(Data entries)
▼
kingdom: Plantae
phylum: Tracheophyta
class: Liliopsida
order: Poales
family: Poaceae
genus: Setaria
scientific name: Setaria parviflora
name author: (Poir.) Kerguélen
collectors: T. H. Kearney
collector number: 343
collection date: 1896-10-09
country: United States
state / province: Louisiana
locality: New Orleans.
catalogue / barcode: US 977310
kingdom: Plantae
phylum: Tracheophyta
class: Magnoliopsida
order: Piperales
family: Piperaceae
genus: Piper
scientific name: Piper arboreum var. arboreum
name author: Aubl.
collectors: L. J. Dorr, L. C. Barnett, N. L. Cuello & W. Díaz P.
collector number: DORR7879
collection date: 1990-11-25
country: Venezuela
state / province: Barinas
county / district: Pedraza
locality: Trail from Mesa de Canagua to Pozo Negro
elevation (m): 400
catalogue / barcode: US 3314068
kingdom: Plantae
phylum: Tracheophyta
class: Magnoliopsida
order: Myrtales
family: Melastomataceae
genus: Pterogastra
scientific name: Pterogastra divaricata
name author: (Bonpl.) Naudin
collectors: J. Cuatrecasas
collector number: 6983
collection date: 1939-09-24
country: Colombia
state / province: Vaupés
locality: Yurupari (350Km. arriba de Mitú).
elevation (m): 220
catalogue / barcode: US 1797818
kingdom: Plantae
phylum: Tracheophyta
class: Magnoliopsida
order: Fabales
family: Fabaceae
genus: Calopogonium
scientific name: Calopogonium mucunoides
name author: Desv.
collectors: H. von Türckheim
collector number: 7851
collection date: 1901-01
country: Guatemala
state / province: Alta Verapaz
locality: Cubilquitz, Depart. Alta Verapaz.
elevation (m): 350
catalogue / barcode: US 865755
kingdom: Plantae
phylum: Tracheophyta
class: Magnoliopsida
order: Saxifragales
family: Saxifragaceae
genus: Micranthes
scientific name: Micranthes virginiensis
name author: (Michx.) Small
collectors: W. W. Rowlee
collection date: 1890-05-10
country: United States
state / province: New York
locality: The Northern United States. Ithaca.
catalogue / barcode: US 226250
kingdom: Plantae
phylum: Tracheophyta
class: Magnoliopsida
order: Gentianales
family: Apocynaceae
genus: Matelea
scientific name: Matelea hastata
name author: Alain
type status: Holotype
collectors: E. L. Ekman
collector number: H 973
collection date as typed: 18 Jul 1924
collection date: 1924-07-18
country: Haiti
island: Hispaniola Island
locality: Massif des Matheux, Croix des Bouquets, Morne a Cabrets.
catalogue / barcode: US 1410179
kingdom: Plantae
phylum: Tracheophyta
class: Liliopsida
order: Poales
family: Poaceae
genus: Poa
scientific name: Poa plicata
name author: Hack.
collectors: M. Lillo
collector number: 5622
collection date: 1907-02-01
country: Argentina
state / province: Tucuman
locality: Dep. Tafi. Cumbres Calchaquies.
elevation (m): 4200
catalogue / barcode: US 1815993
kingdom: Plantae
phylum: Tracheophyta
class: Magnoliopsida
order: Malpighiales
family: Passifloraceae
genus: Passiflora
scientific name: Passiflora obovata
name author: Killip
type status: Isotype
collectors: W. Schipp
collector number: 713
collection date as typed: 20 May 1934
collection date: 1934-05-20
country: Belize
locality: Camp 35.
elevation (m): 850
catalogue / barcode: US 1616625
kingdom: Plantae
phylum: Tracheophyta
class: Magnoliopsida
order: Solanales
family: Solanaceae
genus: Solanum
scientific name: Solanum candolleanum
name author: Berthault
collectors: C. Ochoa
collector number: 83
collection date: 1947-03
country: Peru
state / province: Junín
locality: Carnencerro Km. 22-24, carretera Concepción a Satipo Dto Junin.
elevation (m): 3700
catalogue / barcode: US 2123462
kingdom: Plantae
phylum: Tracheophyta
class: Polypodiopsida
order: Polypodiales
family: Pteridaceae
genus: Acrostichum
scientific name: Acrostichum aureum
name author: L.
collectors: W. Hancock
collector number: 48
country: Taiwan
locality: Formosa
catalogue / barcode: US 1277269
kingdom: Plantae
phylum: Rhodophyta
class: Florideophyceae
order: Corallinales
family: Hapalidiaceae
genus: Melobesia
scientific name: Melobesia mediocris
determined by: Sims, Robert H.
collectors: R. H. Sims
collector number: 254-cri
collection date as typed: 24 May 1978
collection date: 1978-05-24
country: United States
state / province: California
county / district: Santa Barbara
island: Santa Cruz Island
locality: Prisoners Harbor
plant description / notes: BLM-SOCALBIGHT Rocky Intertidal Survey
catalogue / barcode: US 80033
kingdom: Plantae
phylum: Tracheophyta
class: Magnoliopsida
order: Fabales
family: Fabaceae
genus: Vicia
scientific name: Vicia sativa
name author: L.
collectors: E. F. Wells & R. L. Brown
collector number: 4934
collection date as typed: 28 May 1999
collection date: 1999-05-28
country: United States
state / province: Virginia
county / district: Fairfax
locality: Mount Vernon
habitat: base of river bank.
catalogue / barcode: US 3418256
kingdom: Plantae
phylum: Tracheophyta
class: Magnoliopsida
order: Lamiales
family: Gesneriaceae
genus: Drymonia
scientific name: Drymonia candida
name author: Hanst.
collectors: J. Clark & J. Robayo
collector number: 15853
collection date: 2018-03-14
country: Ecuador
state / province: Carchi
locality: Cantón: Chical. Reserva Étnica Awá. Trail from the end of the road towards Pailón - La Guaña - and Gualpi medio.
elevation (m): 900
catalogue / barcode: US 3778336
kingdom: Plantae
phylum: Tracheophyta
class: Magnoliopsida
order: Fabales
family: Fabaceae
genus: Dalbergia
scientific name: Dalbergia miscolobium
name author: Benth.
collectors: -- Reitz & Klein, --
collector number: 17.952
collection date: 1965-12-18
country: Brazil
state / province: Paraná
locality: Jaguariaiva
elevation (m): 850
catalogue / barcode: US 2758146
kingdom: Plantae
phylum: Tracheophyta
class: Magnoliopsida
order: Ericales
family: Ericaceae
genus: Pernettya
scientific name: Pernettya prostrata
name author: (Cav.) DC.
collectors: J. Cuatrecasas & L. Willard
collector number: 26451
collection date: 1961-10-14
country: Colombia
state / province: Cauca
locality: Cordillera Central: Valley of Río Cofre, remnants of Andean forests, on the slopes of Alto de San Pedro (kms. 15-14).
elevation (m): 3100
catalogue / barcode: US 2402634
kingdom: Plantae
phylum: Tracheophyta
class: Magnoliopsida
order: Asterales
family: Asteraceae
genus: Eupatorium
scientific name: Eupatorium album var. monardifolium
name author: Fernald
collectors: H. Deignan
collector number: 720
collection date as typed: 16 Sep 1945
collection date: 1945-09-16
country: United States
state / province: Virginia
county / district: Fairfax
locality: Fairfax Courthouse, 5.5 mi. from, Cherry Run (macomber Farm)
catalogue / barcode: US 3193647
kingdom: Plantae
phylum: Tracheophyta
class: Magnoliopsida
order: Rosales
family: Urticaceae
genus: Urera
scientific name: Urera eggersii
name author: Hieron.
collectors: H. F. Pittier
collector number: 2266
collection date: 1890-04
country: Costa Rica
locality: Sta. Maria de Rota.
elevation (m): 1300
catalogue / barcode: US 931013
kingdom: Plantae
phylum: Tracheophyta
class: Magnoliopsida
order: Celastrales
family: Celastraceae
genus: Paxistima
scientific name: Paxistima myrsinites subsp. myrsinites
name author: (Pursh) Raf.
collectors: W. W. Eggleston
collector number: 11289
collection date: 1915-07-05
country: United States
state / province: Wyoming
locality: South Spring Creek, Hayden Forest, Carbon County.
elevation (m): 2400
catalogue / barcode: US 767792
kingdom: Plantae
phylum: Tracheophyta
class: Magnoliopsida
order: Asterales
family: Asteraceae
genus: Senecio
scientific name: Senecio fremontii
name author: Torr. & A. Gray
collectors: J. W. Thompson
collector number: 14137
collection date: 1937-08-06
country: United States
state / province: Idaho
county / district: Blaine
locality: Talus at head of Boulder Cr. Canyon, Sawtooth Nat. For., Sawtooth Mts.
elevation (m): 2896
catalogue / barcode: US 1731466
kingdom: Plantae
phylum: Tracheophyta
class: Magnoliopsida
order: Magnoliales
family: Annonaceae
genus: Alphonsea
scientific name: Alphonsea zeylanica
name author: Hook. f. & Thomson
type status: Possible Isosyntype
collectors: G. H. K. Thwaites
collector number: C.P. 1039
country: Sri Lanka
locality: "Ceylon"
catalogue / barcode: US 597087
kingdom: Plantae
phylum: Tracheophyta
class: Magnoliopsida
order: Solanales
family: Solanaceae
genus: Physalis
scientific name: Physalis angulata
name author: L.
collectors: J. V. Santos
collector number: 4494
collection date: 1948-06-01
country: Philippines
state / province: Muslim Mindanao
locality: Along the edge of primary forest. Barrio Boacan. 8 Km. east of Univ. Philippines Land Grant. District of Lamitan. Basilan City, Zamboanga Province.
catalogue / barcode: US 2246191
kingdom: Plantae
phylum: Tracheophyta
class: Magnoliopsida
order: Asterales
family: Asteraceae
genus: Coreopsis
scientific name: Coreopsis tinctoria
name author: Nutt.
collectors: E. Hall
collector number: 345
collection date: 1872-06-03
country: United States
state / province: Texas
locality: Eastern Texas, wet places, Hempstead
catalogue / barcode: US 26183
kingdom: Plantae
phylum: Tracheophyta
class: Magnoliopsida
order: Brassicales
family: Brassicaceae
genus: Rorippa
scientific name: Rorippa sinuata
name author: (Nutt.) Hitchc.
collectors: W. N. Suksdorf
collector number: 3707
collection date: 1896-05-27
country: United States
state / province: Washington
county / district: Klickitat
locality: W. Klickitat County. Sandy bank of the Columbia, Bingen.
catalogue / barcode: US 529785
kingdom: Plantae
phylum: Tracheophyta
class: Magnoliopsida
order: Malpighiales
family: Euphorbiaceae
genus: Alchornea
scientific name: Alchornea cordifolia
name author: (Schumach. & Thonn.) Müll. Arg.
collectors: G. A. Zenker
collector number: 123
▲
Exercise brief:
Rewrite the part of the records that opens with the first line and closes with the line containing "catalogue / barcode: US 1797818", replacing "collectors" with "collected by" and leaving everything else unchanged.

Correct answer:
kingdom: Plantae
phylum: Tracheophyta
class: Liliopsida
order: Poales
family: Poaceae
genus: Setaria
scientific name: Setaria parviflora
name author: (Poir.) Kerguélen
collected by: T. H. Kearney
collector number: 343
collection date: 1896-10-09
country: United States
state / province: Louisiana
locality: New Orleans.
catalogue / barcode: US 977310
kingdom: Plantae
phylum: Tracheophyta
class: Magnoliopsida
order: Piperales
family: Piperaceae
genus: Piper
scientific name: Piper arboreum var. arboreum
name author: Aubl.
collected by: L. J. Dorr, L. C. Barnett, N. L. Cuello & W. Díaz P.
collector number: DORR7879
collection date: 1990-11-25
country: Venezuela
state / province: Barinas
county / district: Pedraza
locality: Trail from Mesa de Canagua to Pozo Negro
elevation (m): 400
catalogue / barcode: US 3314068
kingdom: Plantae
phylum: Tracheophyta
class: Magnoliopsida
order: Myrtales
family: Melastomataceae
genus: Pterogastra
scientific name: Pterogastra divaricata
name author: (Bonpl.) Naudin
collected by: J. Cuatrecasas
collector number: 6983
collection date: 1939-09-24
country: Colombia
state / province: Vaupés
locality: Yurupari (350Km. arriba de Mitú).
elevation (m): 220
catalogue / barcode: US 1797818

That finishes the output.